Saturday, 25, Apr, 2026
 
 
 
Expand O P Jindal Global University
 
  
  
 
 
 

Hindustan Paper Corporation vs Kanta Manocha
2013 Latest Caselaw 4850 Del

Citation : 2013 Latest Caselaw 4850 Del
Judgement Date : 23 October, 2013

Delhi High Court
Hindustan Paper Corporation vs Kanta Manocha on 23 October, 2013
Author: Rajiv Sahai Endlaw
*      IN THE HIGH COURT OF DELHI AT NEW DELHI

                                  Date of decision: 23rd October, 2013

+                                RFA No.842/2003

       HINDUSTAN PAPER CORPORATION               ..... Appellant
                   Through: Mr. Ratan Kumar Singh, Mr.
                            Nikhilesh Krishnan, Ms. Sonakshi
                            Banga and Ms. Shashi, Advocates.

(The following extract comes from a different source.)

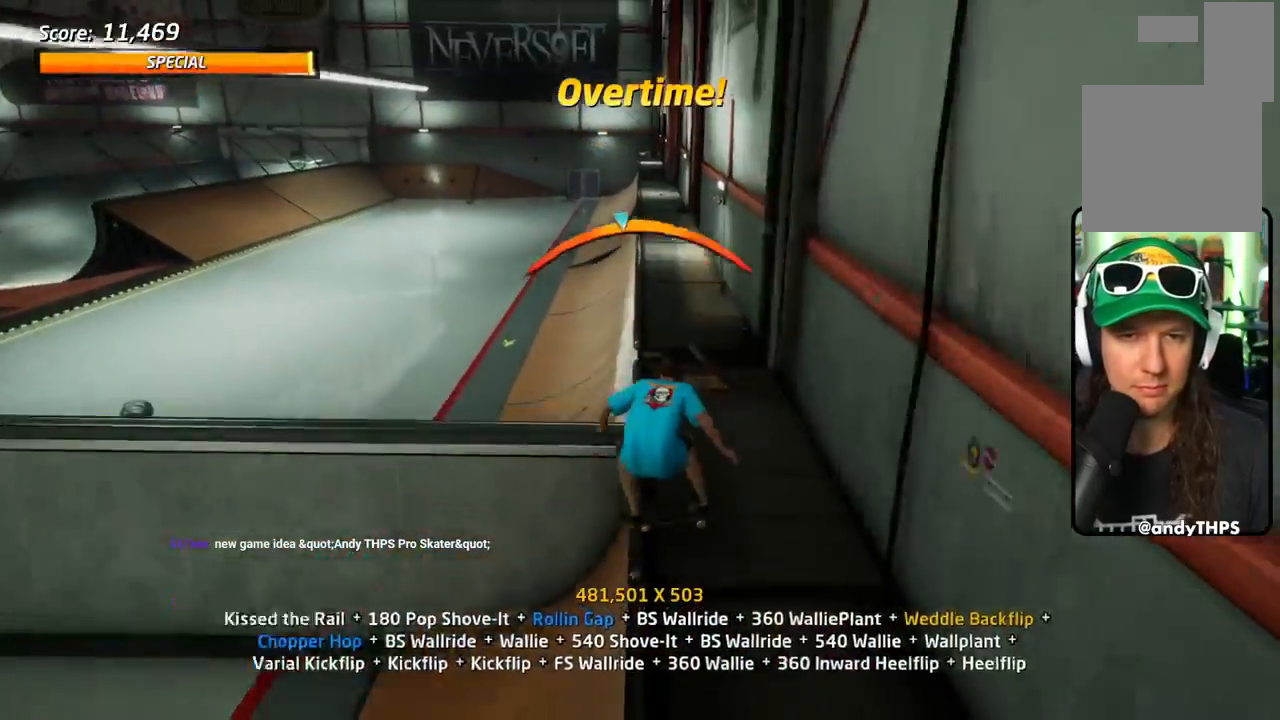
{"buttons": ["TRIANGLE", "R1"], "events": [[166, "SQUARE", "up"], [350, "TRIANGLE", "down"], [483, "DPAD_UP", "up"]]}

                                 Versus

       KANTA MANOCHA                                         ..... Respondent
                  Through:             Mr. Pravin K. Jain, Advocate.


CORAM:
HON'BLE MR. JUSTICE RAJIV SAHAI ENDLAW

RAJIV SAHAI ENDLAW, J.

1. The appeal impugns the judgment and decree (dated 20th September, 2003 of the Court of the Additional District Judge, Delhi in Suit No. 179/2001 filed by the respondent) of recovery of mesne profits/damages for use and occupation against the appellant.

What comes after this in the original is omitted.